Congo has had more than 18,000 suspected clade I and clade Ib mpox cases and 615 deaths this year, according to the WHO. There have also been 222 confirmed clade Ib cases in four African countries in the last month, plus a case each in Sweden and Thailand in people with a travel history in Africa.

"I worry that in Africa, we are working blindly," said Dr. Dimie Ogoina, an infectious diseases expert at Niger Delta University Hospital in Nigeria who chairs the WHO's mpox emergency committee. He first raised the alarm about potential sexual transmission of mpox in 2017, now an accepted route of spread for the virus.

"We don’t understand our outbreak very well, and if we don't understand our outbreak very well, we will have difficulty addressing the problem in terms of transmission dynamics, the severity of the disease, risk factors of the disease," Ogoina said. "And I worry about the fact that the virus seems to be mutating and producing new strains."

He said it took clade IIb in Nigeria five years or more to evolve enough for sustained spread among humans, sparking the 2022 global outbreak. Clade Ib has done the same thing in less than a year.

MUTATING 'MORE RAPIDLY'

Mpox is an orthopoxvirus, from the family that causes smallpox. Population-wide protection from a global smallpox vaccine campaign 50 years ago has waned, as the vaccinating stopped when the disease was eradicated.

Genetic sequencing of clade Ib infections, which the WHO estimates emerged mid-September 2023, show they carry a mutation known as APOBEC3, a signature of adaptation in humans.

The virus that causes mpox has typically been fairly stable and slow to mutate, but APOBEC-driven mutations can accelerate viral evolution, said Dr. Miguel Paredes, who is studying the evolution of mpox and other viruses at Fred Hutchison Cancer Center in Seattle.

"All the human-to-human cases of mpox have this APOBEC signature of mutations, which means that it's mutating a little bit more rapidly than we would expect," he said.

Paredes and other scientists said a response was complicated by several mpox outbreaks happening at once.

In the past, mpox was predominantly acquired through human contact with infected animals. That is still driving a rise in Congo in clade I cases – also known as clade Ia - likely due in part to deforestation and increased consumption of bushmeat, scientists said.

▶ Given data:

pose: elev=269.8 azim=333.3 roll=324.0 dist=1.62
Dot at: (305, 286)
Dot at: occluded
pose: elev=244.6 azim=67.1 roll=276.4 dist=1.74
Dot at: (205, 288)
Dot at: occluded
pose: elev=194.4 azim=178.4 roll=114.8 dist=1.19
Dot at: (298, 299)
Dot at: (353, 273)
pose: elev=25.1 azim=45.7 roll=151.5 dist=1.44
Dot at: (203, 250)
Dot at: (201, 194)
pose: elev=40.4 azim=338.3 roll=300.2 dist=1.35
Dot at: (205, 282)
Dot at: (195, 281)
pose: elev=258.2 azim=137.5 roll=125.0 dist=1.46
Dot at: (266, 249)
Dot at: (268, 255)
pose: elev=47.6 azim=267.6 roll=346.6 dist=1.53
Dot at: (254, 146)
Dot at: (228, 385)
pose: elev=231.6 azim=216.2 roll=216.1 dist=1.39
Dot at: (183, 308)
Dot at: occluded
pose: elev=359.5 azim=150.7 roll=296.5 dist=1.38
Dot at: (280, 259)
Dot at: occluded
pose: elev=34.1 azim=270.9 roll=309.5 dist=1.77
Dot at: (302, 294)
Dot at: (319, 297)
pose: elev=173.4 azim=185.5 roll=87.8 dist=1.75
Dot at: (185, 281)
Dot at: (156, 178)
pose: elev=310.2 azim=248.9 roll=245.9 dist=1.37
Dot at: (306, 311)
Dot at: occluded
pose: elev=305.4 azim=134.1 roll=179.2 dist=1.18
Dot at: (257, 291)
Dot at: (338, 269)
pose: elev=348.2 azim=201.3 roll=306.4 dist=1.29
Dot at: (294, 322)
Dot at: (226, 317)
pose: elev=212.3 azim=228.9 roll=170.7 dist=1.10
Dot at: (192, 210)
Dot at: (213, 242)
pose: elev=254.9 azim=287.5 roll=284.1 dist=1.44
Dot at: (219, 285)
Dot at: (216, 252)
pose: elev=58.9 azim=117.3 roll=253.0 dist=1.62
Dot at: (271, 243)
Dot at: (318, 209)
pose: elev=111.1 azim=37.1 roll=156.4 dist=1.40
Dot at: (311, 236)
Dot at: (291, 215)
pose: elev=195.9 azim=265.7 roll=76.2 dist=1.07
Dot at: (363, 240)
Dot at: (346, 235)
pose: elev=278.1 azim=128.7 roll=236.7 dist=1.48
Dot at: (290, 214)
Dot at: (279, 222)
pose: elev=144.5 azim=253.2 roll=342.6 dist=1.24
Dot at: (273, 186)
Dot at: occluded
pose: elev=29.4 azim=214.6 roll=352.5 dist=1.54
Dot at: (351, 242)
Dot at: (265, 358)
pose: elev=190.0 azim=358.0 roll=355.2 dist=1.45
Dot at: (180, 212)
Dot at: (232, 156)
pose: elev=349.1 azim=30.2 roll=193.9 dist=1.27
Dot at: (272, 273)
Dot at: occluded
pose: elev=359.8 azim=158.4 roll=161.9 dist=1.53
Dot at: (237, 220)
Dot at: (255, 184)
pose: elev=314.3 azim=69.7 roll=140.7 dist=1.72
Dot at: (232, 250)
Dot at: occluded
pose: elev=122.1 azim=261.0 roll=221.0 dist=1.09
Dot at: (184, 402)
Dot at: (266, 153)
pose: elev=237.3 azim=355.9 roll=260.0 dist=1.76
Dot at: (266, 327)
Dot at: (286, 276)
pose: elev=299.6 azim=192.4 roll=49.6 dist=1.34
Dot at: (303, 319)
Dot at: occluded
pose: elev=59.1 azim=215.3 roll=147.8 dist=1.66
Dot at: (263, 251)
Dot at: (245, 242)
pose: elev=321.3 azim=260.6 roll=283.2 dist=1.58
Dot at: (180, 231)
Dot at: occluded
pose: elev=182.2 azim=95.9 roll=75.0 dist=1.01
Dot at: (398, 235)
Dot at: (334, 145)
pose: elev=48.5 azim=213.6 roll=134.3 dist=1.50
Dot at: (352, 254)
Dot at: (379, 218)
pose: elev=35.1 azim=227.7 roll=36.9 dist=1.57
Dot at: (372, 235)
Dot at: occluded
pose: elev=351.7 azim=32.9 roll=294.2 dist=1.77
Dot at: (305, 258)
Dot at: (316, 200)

▶ Assignment 1:
Name every country that the mpox article mentions by name.
▶ Assignment 2:
According to the mpox article, when does the WHO estimate that clade Ib emerged?

▶ Answer 1:
Congo, Sweden, Thailand, Nigeria

▶ Answer 2:
Mid-September 2023.